:: Data listing ::

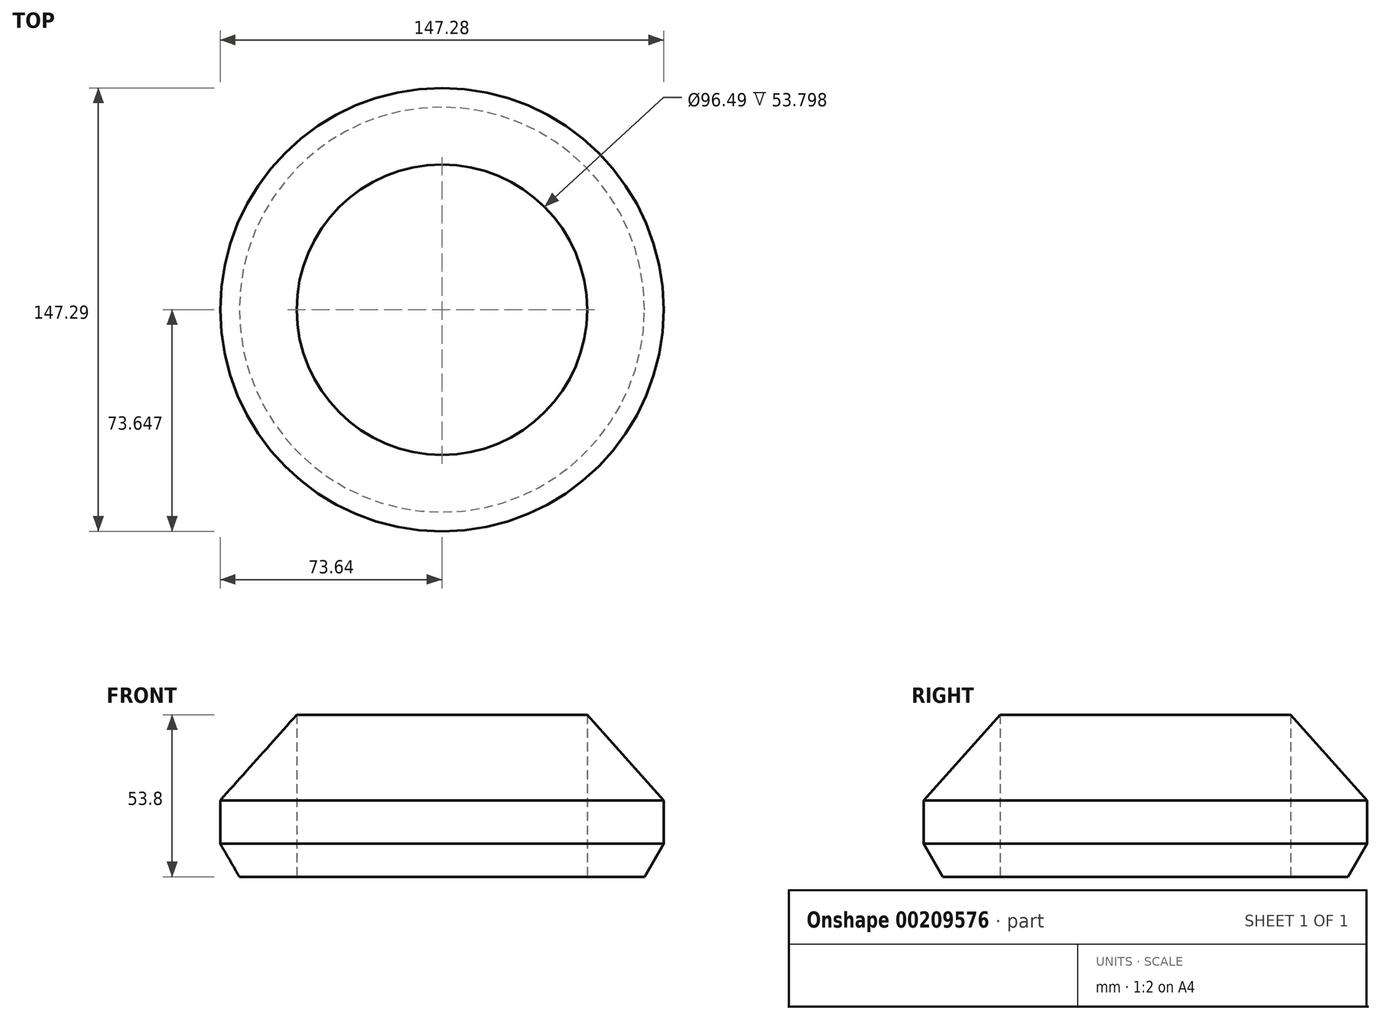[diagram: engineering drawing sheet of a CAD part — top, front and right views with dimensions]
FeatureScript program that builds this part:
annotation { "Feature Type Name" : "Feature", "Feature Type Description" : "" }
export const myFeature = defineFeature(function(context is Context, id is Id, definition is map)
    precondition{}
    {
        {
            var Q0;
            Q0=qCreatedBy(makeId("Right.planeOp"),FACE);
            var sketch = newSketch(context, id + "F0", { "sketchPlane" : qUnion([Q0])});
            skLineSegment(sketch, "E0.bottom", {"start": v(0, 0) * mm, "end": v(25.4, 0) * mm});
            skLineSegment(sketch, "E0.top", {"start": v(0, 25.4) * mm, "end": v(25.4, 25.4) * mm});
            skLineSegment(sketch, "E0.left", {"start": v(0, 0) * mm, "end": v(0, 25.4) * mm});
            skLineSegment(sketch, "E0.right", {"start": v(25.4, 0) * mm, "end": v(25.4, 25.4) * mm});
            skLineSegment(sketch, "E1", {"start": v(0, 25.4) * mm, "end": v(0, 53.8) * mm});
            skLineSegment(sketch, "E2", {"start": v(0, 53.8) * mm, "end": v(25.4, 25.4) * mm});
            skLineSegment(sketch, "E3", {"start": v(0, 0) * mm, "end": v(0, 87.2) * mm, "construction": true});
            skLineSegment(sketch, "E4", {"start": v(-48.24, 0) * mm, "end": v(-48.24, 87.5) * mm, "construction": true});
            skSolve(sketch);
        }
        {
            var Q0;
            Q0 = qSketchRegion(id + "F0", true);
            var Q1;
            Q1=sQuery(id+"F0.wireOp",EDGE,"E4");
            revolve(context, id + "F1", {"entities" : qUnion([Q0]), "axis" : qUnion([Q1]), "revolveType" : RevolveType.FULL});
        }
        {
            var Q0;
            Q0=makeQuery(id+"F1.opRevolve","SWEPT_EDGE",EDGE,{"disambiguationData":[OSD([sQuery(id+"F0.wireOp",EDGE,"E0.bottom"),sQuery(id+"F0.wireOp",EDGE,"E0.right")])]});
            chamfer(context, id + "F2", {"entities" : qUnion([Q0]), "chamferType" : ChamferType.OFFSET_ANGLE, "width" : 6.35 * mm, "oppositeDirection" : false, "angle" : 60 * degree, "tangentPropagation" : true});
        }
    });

:::

Rewrite the rows above with "myFeature" replaced by "revolvedPart" and everything else unchanged. Leave the pictures out of your answer.

[diagram: engineering drawing sheet of a CAD part — top, front and right views with dimensions]
FeatureScript program that builds this part:
annotation { "Feature Type Name" : "Feature", "Feature Type Description" : "" }
export const revolvedPart = defineFeature(function(context is Context, id is Id, definition is map)
    precondition{}
    {
        {
            var Q0;
            Q0=qCreatedBy(makeId("Right.planeOp"),FACE);
            var sketch = newSketch(context, id + "F0", { "sketchPlane" : qUnion([Q0])});
            skLineSegment(sketch, "E0.bottom", {"start": v(0, 0) * mm, "end": v(25.4, 0) * mm});
            skLineSegment(sketch, "E0.top", {"start": v(0, 25.4) * mm, "end": v(25.4, 25.4) * mm});
            skLineSegment(sketch, "E0.left", {"start": v(0, 0) * mm, "end": v(0, 25.4) * mm});
            skLineSegment(sketch, "E0.right", {"start": v(25.4, 0) * mm, "end": v(25.4, 25.4) * mm});
            skLineSegment(sketch, "E1", {"start": v(0, 25.4) * mm, "end": v(0, 53.8) * mm});
            skLineSegment(sketch, "E2", {"start": v(0, 53.8) * mm, "end": v(25.4, 25.4) * mm});
            skLineSegment(sketch, "E3", {"start": v(0, 0) * mm, "end": v(0, 87.2) * mm, "construction": true});
            skLineSegment(sketch, "E4", {"start": v(-48.24, 0) * mm, "end": v(-48.24, 87.5) * mm, "construction": true});
            skSolve(sketch);
        }
        {
            var Q0;
            Q0 = qSketchRegion(id + "F0", true);
            var Q1;
            Q1=sQuery(id+"F0.wireOp",EDGE,"E4");
            revolve(context, id + "F1", {"entities" : qUnion([Q0]), "axis" : qUnion([Q1]), "revolveType" : RevolveType.FULL});
        }
        {
            var Q0;
            Q0=makeQuery(id+"F1.opRevolve","SWEPT_EDGE",EDGE,{"disambiguationData":[OSD([sQuery(id+"F0.wireOp",EDGE,"E0.bottom"),sQuery(id+"F0.wireOp",EDGE,"E0.right")])]});
            chamfer(context, id + "F2", {"entities" : qUnion([Q0]), "chamferType" : ChamferType.OFFSET_ANGLE, "width" : 6.35 * mm, "oppositeDirection" : false, "angle" : 60 * degree, "tangentPropagation" : true});
        }
    });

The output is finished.